Modulating electrochemical properties by Fe3+ doping for cobalt-free Li1.2Ni0.26Mn0.54O2 cathode material

Abstract

The widespread application of Li-rich cathode material is restricted due to capacity attenuation and poor rate capability caused by crystal structure transformation and irreversible lattice oxygen escape during cycling. The Fe3+-doped effects on lattice structures and electrochemical properties of Li1.2Ni0.26−xMn0.54FexO2 (x = 0, 0.03, 0.05 and 0.08) cathode materials fabricated by a sol-gel method are systematically studied in this paper. Doped materials exhibit good electrochemical performance such as high discharge specific capacity and capacity retention at high current density rates.
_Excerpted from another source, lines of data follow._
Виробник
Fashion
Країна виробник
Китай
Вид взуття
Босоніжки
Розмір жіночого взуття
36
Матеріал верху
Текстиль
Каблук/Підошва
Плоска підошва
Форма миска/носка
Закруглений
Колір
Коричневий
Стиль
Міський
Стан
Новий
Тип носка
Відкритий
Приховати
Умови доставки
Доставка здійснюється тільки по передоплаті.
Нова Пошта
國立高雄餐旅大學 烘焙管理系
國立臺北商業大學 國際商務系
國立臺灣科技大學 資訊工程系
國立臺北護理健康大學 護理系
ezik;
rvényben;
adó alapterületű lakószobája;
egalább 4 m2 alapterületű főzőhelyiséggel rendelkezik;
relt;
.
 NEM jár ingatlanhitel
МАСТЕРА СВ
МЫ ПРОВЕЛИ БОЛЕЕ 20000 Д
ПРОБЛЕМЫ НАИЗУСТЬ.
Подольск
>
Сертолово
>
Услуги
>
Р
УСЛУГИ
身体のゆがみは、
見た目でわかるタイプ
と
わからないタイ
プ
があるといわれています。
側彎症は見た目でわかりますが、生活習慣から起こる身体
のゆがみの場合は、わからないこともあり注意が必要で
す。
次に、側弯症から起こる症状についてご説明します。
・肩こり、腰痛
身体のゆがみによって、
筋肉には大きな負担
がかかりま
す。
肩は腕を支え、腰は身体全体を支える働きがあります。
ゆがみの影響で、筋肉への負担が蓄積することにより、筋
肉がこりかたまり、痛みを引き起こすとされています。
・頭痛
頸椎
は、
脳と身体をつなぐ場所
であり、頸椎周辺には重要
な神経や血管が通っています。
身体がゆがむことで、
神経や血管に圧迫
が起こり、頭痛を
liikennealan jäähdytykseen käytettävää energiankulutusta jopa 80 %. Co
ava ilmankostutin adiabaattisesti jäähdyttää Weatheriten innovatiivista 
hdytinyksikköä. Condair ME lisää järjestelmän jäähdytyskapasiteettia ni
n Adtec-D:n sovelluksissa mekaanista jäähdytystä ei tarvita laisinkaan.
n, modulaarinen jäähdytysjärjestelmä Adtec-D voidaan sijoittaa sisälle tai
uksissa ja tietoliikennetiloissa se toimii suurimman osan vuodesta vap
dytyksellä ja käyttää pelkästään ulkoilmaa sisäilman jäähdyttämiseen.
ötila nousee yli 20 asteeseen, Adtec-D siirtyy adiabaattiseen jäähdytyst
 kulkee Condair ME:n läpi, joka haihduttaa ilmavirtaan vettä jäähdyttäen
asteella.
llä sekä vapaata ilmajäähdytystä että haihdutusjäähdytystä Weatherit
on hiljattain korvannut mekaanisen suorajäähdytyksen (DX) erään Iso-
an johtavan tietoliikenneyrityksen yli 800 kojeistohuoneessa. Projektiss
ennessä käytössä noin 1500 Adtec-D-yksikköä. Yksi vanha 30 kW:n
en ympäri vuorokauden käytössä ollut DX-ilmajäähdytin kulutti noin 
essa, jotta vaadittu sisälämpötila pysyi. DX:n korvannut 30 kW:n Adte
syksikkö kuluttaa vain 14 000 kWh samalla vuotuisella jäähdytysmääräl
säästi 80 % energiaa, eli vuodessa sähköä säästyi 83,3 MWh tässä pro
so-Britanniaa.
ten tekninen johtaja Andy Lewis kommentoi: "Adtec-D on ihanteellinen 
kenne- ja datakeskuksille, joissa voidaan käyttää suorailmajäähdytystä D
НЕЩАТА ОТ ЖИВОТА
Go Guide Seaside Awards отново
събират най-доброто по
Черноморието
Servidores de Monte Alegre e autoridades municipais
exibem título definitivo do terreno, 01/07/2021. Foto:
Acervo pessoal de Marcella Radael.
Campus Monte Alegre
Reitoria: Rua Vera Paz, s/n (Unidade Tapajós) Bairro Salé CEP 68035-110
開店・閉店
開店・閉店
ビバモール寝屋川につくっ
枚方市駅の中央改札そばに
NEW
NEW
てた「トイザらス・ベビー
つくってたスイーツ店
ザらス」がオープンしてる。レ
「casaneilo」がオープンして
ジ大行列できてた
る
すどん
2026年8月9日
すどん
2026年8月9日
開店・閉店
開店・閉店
Li1.2 Ni0.21Mn0.54Fe0.05O2 can supply a specific capacity of 190.7 mAh g−1 with 73.6 % capacity retention after 100th cycle at 2 C, and rate capacities of 230.6, 208.5, 193.1, 172.1 and 105.6 mAh g−1 at 0.1, 0.5, 1, 2 and 5 C, respectively. It is attributed to the enhanced structural stability, enlarged Li layer spacing, intensive interaction between transition metals and oxygen, less manganese disproportionation and oxygen release and increased Li+ diffusion coefficient by Fe3+ doping.